この1日手話講座は慈善教育なのか、正当な社会教育なのか。
誰かの力を借りるということは
その人になんらかのコストを消費させるということ。
金銭も、労力も、時間も。
それを自分も背負うことができて
はじめて対等な関係になれるんだろうな。。。と、この事例に学んだ。
学校と講師のろう者は対等でいられたかな・・・
ガンバコッ!
- 2011/05/29(日) 13:48:04
この仕事について、
毎日のように様々な障害をもつ当事者の語りを聞く機会が多くなった。
それは声に表現されていたり、手話に表現されていたり、行動であったり。
そのたびに、
自分を省みる。
相手に主張力がないのか、
自分に読み取る能力がないのか。
だから嬉しい。
毎日、先輩である当事者の職員や
ブラッと立ち寄った当事者がたくさん話をしてくれる。
そのおかげで、当事者でないボクが彼らのなかで働ける。
だから、どんなに仕事がたまっていても語りのときには手を止める。
1時間でも2時間でも、その話に夢中になって当事者の世界を探訪する。
そして、Mr.サービス残業の名をほしいままにする(笑)
日曜日もこうして事務所に缶詰めに。。
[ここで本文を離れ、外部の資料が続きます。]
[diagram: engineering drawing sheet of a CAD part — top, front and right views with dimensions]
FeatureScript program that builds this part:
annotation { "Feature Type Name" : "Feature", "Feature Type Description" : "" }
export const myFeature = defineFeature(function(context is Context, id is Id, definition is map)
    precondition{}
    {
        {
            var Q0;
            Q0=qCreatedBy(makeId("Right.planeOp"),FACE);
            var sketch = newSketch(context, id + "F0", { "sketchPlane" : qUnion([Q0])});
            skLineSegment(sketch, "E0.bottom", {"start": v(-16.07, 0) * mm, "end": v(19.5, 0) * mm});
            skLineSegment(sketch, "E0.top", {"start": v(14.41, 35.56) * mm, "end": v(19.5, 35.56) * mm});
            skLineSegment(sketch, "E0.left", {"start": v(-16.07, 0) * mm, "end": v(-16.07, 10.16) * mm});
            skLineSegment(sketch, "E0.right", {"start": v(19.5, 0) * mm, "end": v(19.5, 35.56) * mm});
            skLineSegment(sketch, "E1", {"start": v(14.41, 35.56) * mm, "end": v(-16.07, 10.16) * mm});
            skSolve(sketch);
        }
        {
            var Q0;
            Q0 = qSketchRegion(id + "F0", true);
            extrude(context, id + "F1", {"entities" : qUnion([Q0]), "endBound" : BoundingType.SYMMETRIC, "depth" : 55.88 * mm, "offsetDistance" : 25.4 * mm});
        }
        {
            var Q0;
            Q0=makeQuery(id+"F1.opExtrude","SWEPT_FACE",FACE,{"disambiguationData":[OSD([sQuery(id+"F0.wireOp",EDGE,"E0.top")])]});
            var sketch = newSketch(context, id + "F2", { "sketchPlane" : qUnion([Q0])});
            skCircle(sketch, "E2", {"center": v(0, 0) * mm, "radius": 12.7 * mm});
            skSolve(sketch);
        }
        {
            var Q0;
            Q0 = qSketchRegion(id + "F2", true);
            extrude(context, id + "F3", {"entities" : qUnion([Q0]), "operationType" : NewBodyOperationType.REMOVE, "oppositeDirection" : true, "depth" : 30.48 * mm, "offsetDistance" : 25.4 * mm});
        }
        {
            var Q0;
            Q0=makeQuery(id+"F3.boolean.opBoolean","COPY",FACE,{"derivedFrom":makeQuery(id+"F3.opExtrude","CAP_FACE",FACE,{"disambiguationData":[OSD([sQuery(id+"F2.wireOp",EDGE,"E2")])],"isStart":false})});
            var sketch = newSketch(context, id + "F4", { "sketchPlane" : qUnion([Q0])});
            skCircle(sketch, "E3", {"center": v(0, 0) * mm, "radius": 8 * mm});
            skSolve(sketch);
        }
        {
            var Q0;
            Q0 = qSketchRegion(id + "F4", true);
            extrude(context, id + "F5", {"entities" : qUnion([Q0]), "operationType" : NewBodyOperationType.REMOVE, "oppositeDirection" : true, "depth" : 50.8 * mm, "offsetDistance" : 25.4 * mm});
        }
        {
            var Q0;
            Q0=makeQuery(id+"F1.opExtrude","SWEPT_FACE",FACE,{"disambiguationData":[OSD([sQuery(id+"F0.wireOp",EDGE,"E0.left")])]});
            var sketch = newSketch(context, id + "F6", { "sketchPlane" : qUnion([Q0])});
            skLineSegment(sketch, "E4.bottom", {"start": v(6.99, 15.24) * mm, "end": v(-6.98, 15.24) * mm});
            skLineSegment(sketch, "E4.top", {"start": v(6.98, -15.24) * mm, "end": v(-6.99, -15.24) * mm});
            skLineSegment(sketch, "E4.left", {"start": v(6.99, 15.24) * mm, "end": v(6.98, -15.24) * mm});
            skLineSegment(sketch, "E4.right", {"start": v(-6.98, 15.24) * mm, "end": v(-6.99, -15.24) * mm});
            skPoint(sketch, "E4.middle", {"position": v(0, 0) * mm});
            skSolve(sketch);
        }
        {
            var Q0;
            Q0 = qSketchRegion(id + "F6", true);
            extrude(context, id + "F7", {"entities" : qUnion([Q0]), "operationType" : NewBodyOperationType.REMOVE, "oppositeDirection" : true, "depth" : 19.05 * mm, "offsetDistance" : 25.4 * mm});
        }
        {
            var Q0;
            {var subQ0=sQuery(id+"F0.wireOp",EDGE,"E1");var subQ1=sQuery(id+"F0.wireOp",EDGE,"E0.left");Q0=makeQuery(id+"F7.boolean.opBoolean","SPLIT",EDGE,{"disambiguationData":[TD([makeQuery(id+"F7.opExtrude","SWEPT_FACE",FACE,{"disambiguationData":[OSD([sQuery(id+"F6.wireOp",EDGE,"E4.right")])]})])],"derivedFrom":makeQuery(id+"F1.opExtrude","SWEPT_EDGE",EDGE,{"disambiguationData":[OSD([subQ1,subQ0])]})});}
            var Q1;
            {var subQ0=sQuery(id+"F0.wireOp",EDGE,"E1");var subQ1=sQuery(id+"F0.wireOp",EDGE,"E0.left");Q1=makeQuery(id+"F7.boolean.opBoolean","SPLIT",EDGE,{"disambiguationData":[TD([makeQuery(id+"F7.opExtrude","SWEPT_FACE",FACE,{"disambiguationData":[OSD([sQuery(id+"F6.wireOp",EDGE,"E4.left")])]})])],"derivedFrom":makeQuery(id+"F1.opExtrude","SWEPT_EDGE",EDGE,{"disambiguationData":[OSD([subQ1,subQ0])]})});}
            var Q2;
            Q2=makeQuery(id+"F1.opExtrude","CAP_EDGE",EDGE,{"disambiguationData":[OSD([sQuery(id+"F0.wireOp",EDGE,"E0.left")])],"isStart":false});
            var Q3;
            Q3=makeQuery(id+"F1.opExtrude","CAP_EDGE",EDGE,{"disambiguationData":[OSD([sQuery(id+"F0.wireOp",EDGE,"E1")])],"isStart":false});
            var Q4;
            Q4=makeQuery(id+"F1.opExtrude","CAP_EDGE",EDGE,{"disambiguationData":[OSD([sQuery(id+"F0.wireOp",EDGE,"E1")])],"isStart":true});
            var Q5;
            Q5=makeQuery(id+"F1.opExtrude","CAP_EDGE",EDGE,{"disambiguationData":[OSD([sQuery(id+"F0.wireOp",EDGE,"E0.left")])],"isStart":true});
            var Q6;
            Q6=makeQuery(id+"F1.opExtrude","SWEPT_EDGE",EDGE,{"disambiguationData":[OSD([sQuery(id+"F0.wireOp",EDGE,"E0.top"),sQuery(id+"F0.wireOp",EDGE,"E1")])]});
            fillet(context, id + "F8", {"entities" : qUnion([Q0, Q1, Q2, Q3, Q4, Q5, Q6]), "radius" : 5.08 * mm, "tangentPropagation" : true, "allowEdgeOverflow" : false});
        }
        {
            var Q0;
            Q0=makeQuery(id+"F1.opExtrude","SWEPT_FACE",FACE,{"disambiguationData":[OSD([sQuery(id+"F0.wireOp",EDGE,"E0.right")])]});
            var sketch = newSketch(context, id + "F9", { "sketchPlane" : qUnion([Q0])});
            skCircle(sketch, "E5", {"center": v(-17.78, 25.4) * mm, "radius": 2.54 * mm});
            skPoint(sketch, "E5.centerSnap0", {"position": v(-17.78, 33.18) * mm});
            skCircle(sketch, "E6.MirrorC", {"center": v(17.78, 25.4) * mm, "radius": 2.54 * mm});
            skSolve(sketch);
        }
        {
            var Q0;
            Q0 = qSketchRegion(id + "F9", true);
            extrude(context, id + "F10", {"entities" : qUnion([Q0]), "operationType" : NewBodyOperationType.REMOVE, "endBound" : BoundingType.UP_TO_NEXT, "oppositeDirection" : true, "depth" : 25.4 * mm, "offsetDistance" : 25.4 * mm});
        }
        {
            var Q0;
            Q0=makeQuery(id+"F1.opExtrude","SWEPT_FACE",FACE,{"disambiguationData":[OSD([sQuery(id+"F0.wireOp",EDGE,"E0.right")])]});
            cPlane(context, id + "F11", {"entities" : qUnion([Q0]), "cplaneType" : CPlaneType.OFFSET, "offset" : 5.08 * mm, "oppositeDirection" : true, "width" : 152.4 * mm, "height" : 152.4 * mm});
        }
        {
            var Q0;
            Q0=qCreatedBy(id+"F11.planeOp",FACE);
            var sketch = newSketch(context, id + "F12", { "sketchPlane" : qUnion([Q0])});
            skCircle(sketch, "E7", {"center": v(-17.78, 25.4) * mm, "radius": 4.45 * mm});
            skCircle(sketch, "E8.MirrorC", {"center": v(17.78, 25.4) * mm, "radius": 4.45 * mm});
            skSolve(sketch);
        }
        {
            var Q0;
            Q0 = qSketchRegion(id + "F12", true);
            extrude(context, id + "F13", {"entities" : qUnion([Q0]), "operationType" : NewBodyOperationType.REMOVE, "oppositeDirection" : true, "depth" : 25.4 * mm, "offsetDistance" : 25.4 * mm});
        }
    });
。
当事者の語りを聞いていると、
よく気になるのが、そのユーモアであったり、楽観性であったりすること。
それはケニアのろう者にしてもそうだったけれど、
ここ日本でも、ベテランの障害者になるほどにその問題をユーモアたっぷりに表現している。
先日、茨城出身の精神障害者の語りを聞く機会があった。
精神障害者もまた社会の受け皿が少なくて、
かつてから人里離れた精神病院に収容されることが多かった。
その名残として、都内では八王子に多くの精神病院が集中している。
一度入院するとなかなか退院できない。
退院のためには“保護者”と呼ばれる人の認証が必要であったり、
病院の外に出ようにも受け皿がないために、結局、長期の入院を余儀なくされる。
医療システムの問題と社会システムの問題とが折り重なって、
精神障害者は“社会的入院”という状況に置かれることが多い。
そんな先の見えない“社会的入院”を揶揄して
茨城の精神障害者たちはそれを「ガンバコ入院」と呼んでいるらしい。
茨城の方言でガンバコは「棺桶」のこと。
つまり、「死ぬまで入院」ということを意味していた。
「うわぁ〜悲観的ぃ〜」なんて思う前に、
その人はゲラゲラと笑っていた。
「茨城の人は面白いこと言うべ?」なんて言いながら。
「だから、僕はゾンビみたいなものさ」
「棺桶から蘇ってきたのだから。アハハハ」
すべての精神障害者を地域社会に戻すことはできないかもしれないけど、
それを望む人には、その機会を、失敗への寛容を。
みんな成功と失敗の連続のなかで、社会の寛容に支えられているでしょ?
それを僕らにもほしいだけ。
職場が残業に寛容的でよかった。
そのおかげで、また今週も思う存分に誰かの語りを聞くことができる。
たぶん、休日返上で残業していることも、
非営利団体らしく待遇が切羽詰まっていること、
もし他の25歳との間に差があるとしたら、
その時間数の差も、賃金の差も、そのすべては未来投資に。
どうか5年後、10年後、20年後に、この道で少しずつ花が咲きますように。。。